Their eyes met. Suddenly, Draco felt his heart stop. The girl wasn't normal. Shokari stared back. That man was dangerous.
************************************************************************
Reviewers: [Telemoo83 - HHEEEEEEEEY! Thanks a bunch! Luv u tons!] [All Mighty Terrestrial - you're a great writer, I read some of your works. Keep it up. However, try not to be the next Sylvia Plath?
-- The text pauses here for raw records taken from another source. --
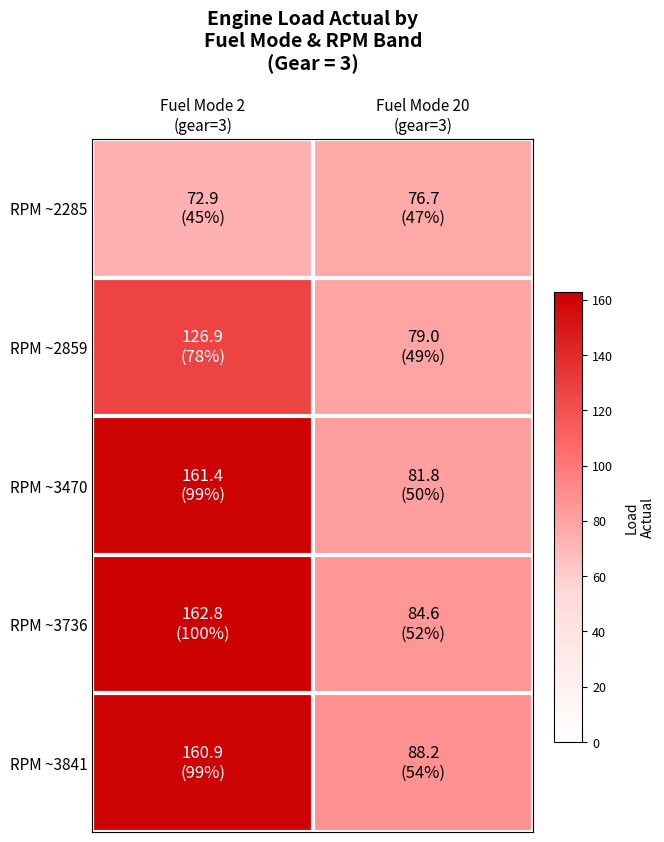

Which category has the highest value across all series?

Fuel Mode 2
(gear=3)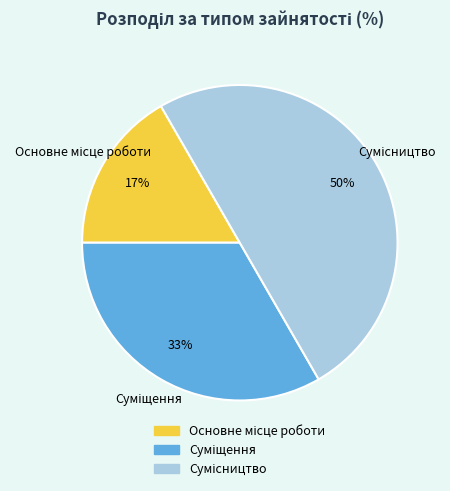

To the nearest percent, what is the difference between the largest and smallest slice percentages?

33%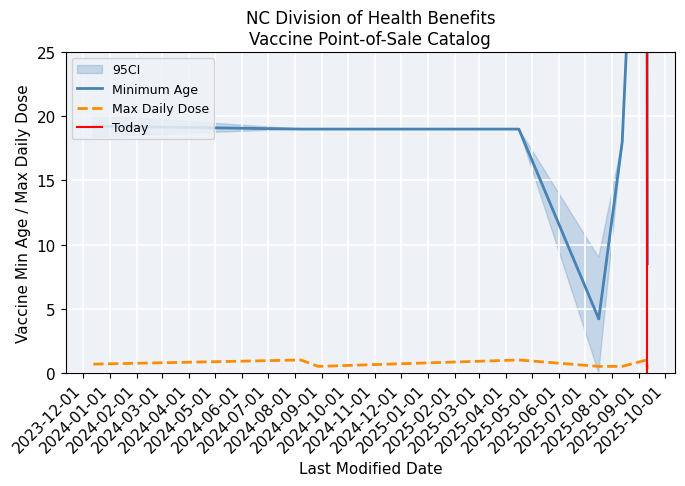

At 26, list the series in order from smallest to largest.

Maximum Daily Dose, Minimum Age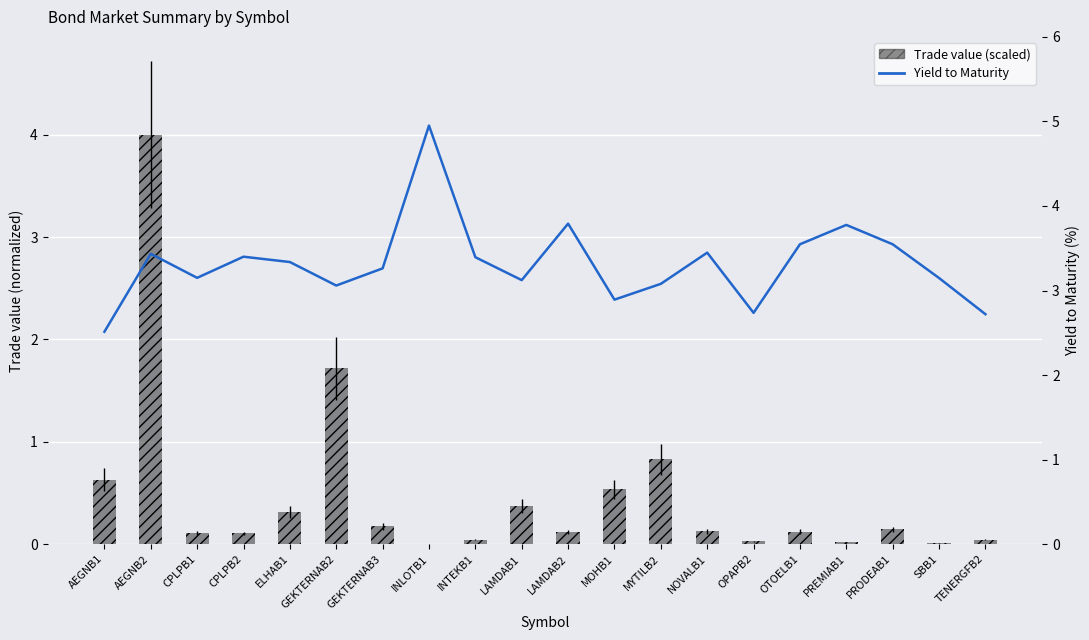

What is the label of the 16th bar from the right?

ELHAB1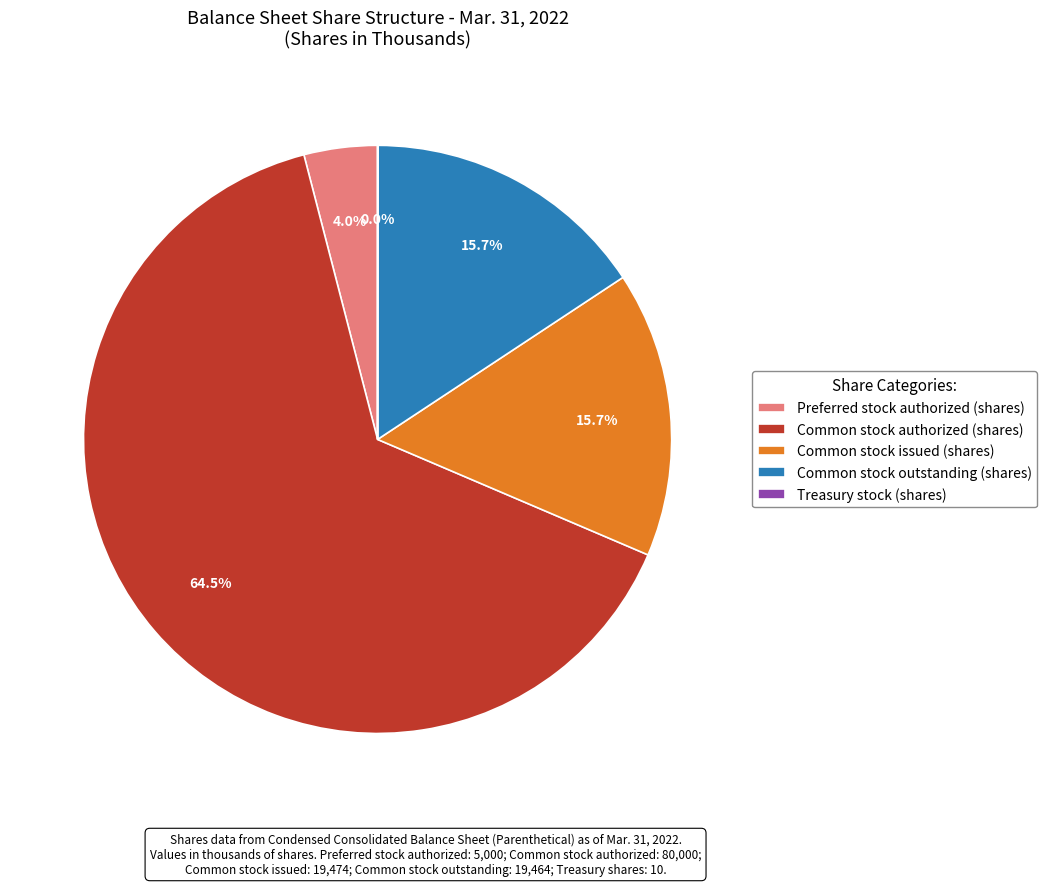

What percentage is the Common stock outstanding (shares) slice, to the nearest percent?

16%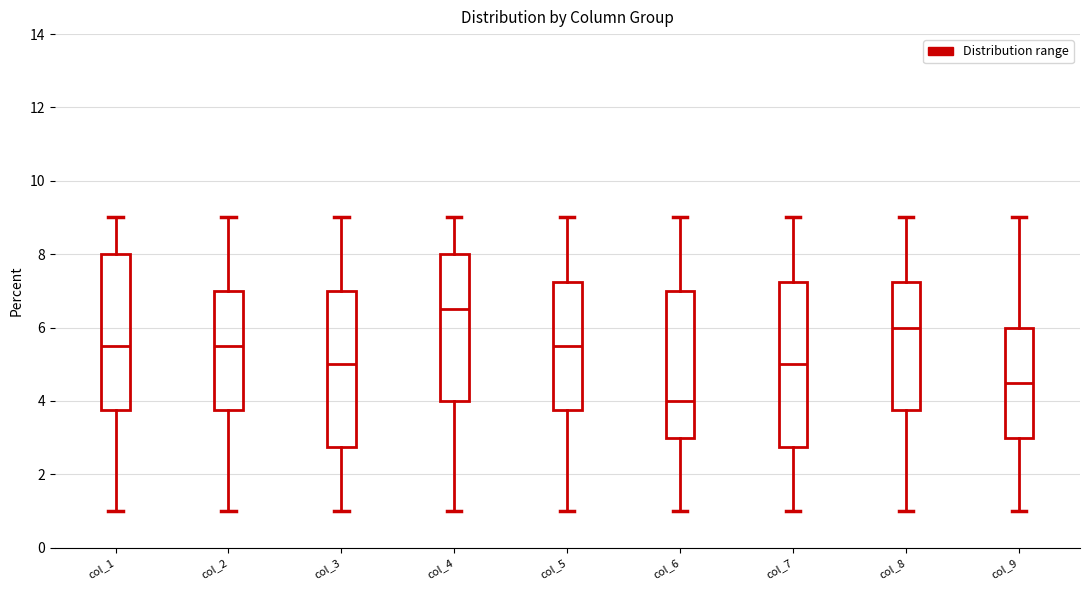

Reading left to right, transcribe this box plot: for each box, give where its median line is, the range the box spans, and where its two whiskers end, as read against the y-axis. The values are not printed on the chart, so give them approximately, as read against the axis.

col_1: median 5.6, box 3.8 to 8.0, whiskers 1.0 to 9.0
col_2: median 5.6, box 3.8 to 7.0, whiskers 1.0 to 9.0
col_3: median 5.0, box 2.8 to 7.0, whiskers 1.0 to 9.0
col_4: median 6.6, box 4.0 to 8.0, whiskers 1.0 to 9.0
col_5: median 5.6, box 3.8 to 7.2, whiskers 1.0 to 9.0
col_6: median 4.0, box 3.0 to 7.0, whiskers 1.0 to 9.0
col_7: median 5.0, box 2.8 to 7.2, whiskers 1.0 to 9.0
col_8: median 6.0, box 3.8 to 7.2, whiskers 1.0 to 9.0
col_9: median 4.6, box 3.0 to 6.0, whiskers 1.0 to 9.0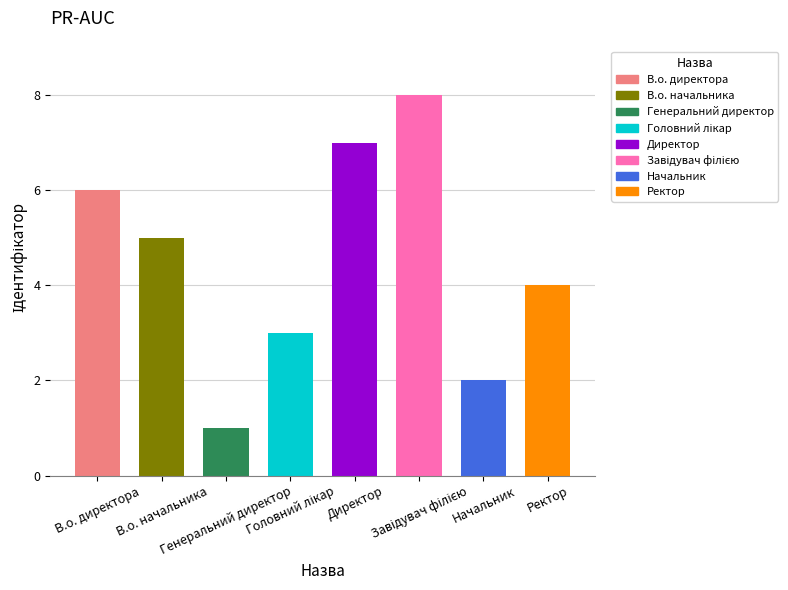

Approximately how many times larger is the value at Генеральний директор compared to В.о. начальника?

0.2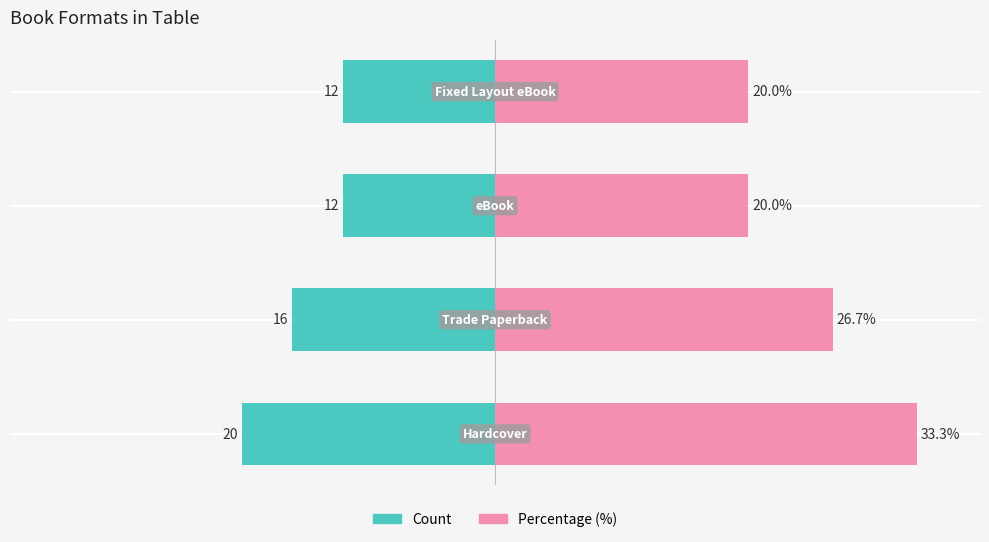

Rank the categories by Count value from lowest to highest.

0, 1, 2, 3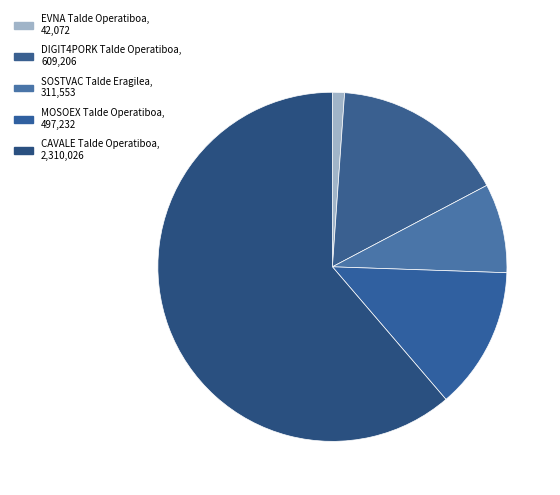

Count the number of slices in the pie.

5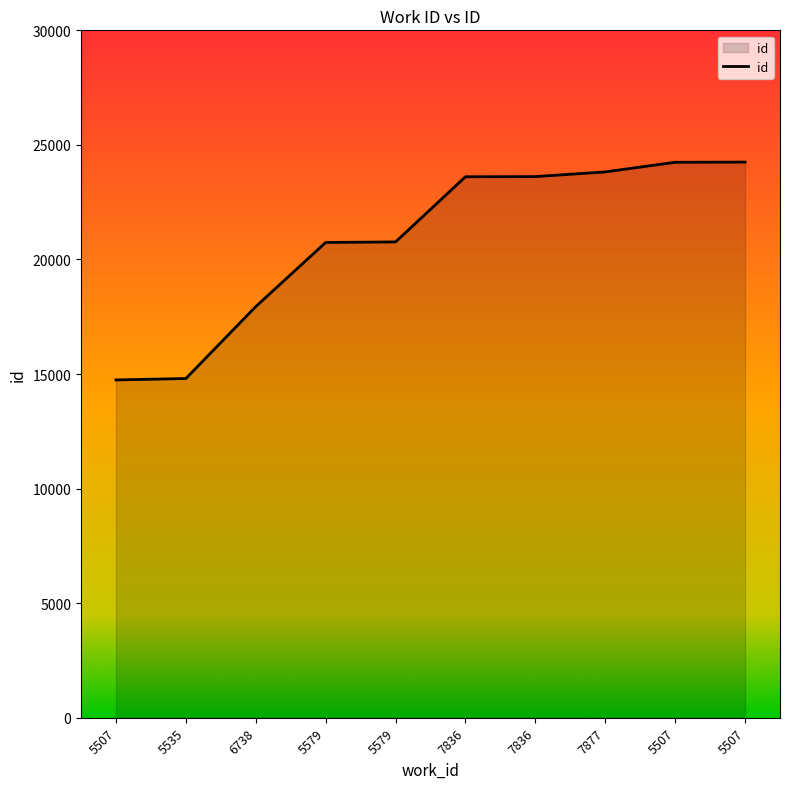

True or false: the data shows 20742 at 5579.

True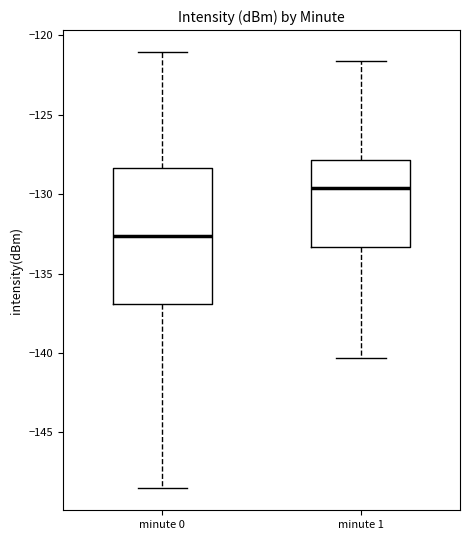

Reading left to right, read every box against the y-axis: the position of its median line, the range the box covers, and the ends of its whiskers. The values are not printed on the chart, so give them approximately, as read against the axis.

minute 0: median -132.5, box -137.0 to -128.5, whiskers -148.5 to -121.0
minute 1: median -129.5, box -133.5 to -128.0, whiskers -140.5 to -121.5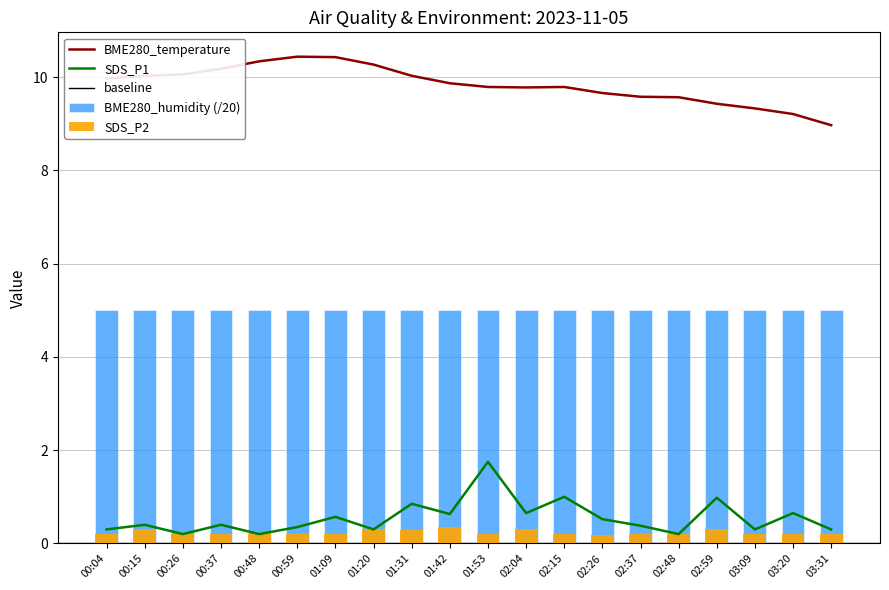

What is the sum of the SDS_P1 values at 01:42 and 02:15?

1.6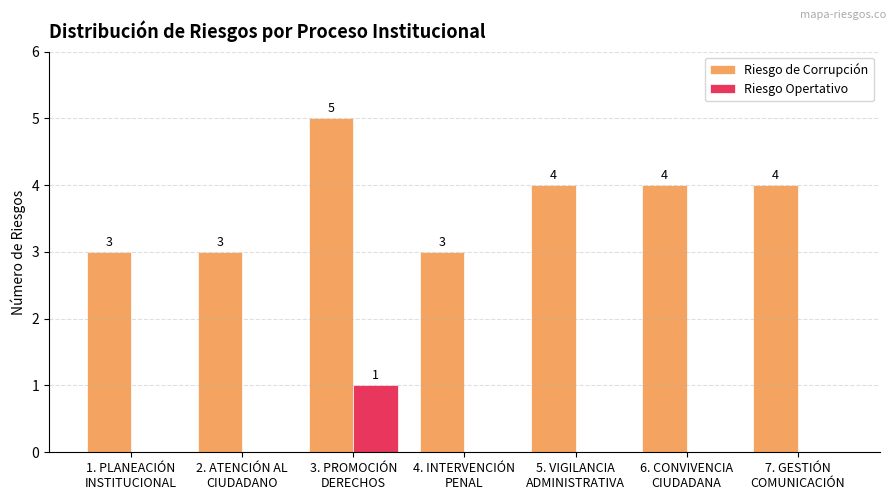

How many Riesgo Opertativo values are between 0 and 1?

7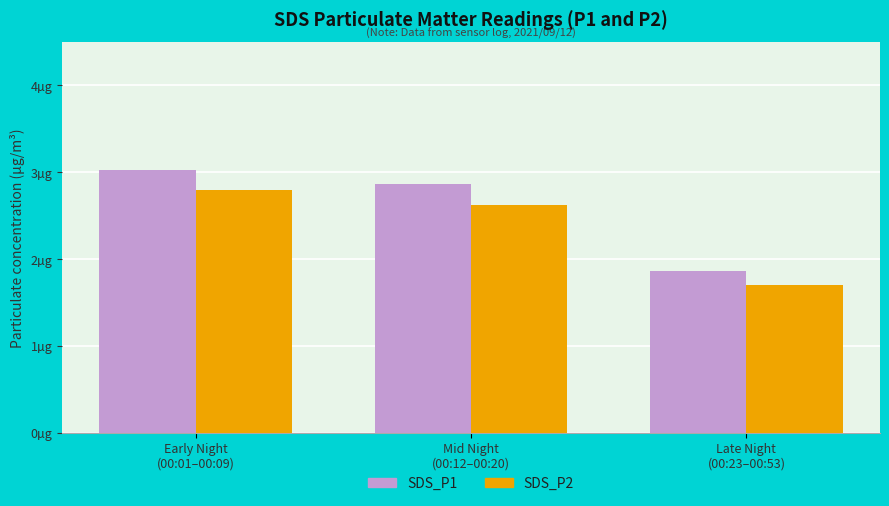

Does the chart contain stacked bars?

No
Cuz you dunno what I can dish out if you make me write something reflecting life.] [sasori: EEEEEEEEK! Lol* No no, Sachiro the secretary is Sachi. Lol* Shokari is a manic depressive gal who's got uncovered talent. LOL* I'd love Draco in a speedo. OOOOOOOOOOOOH make that a bright neon orange one. EWWWW imagination running away there!]
Notes:
I dunno what's with the jap names. They're really cool! Yes, I like "FCUK", its a great store... Versace and Vuitton, never could figure out which one I preferred. And if you're wondering - you'll all know who Jamie McDerment is in real life sooner or later. A note on lavender - Cambridge has very nice lavender. If you ever go there. LAVENDER PRODUCTS! This might be disturbing. But NEVER on gods green earth soak your bar of soap in water for a whole night. Cuz I did that - I liked lavender smelling water. And in the morning, it was water anymore. It was like clear lavender smile. Okay that was really disturbing cuz it was six in the morning and I was trying to take a shower. Whenever there's a large space between paragraphs, it means that its a new setting new idea, change of scene. I dunno why the little line things don't show up!
THATIS ALL PEOPLE! I LOVE YOU!!!!!!!!!!!!! OOOOOOOH P.S. This story is dedicated to Mindy Chan (or is it Chen) and Jamie McDerment. LOVE YOU BOTH TO BITS!!!!!!